Inside, they waited almost half an hour in an anteroom before they were allowed in. Some telephoning went on in the office as they were checked out one more time. Although a man in a lab coat was swabbing down the tables with Lysol, the morgue had that familiar smell of decay.

“Is the autopsy report completed?” Nina said to the female lab assistant accompanying them. She was realizing that, if this was Wish, Sandy would need help to call a mortuary and-surely she would want Wish sent back home?
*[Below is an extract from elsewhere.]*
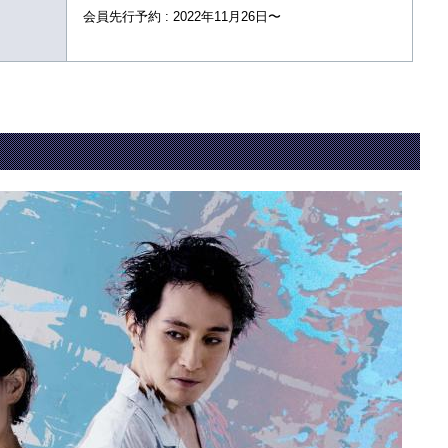
会員先行予約 : 2022年11月26日〜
Better not think about that now.

“This morning, but the report hasn’t been approved.” This small young woman had a Spanish accent, a large mole on her chin, and a businesslike attitude.

“Findings?” Paul said.

“I don’t know much. You’ll have to go through the channels for finals.” They came to the drawer. She unlocked it and Paul helped her pull it out in a blast of frigid air.

 

A long, blackened, naked body lay supine in the drawer like a specimen in some hideous experiment. Cracked-looking flaps of skin hung off the charred and blackened arms and legs. The arms were pulled up as if to protect the chest. The abdomen was concave, as though emptied of its contents. An acrid, wet-charcoal smell wafted up.

“Oh, God.” Nina looked away, then back at the body. She forced herself to look for some sign of Wish. Long bones, some burned black hair hanging lankly over the skull-the skull, oh, boy, the skull-

Nina walked off a few steps. Paul continued to look. “What else did they find?”

“The remains of a concho belt,” the lab assistant said, observing without emotion. “You know, leather with those silver things. We have partial black leather boots, Doc Martens. Laces burned off. Tatters of white T-shirt and jeans on the backside of the body.”

“A concho belt?” Paul said. “Nina, go outside and call the Boyz. Ask them.” Nina was staring at the skull, which still held on to the patch of long dark hair. DNA, she thought. They’ll find out eventually.

“I can’t tell if it’s him, Paul,” she blurted.

“Go on. I’ll talk to this lady for a minute.”

Nina went. In the bathroom outside, she rinsed her mouth and threw water on her face. She took a brush to her hair, sloughing off the black mask of death she had just seen. Outside, she breathed the blessed air, got into the hot car, and called the Boyz.

“This is Tustin.”

“Hi. It’s Nina. Tustin, will you please try to remember, and ask your brother-was Wish wearing one of those leather belts with silver conchos on it? You know what I mean?”